_Work task_:
Set down all of the entries word for word, omitting the images they contain.

++++++++++

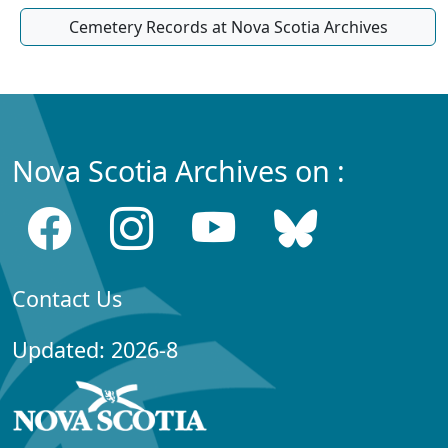
Cemetery Records at Nova Scotia Archives
Nova Scotia Archives on :
Contact Us
Updated: 2026-8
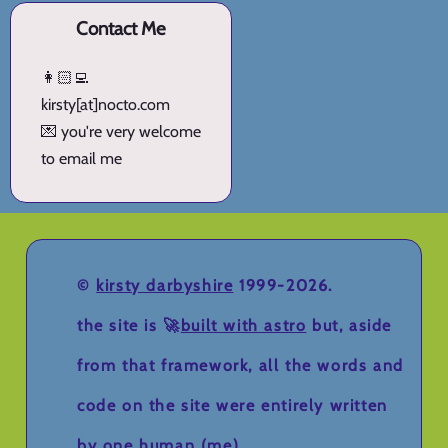
Contact Me
👩🏻‍💻
kirsty[at]nocto.com
💌 you're very welcome
to email me
©
kirsty darbyshire
1999-2026.
the site is 🚀
built with astro
but, aside
from that framework, all the words and
code on the site were entirely written
by one human (me).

++++++++++

_Exercise answer_:
Cemetery Records at Nova Scotia Archives
Nova Scotia Archives on :
Contact Us
Updated: 2026-8
Contact Me
👩🏻‍💻
kirsty[at]nocto.com
💌 you're very welcome
to email me
©
kirsty darbyshire
1999-2026.
the site is 🚀
built with astro
but, aside
from that framework, all the words and
code on the site were entirely written
by one human (me).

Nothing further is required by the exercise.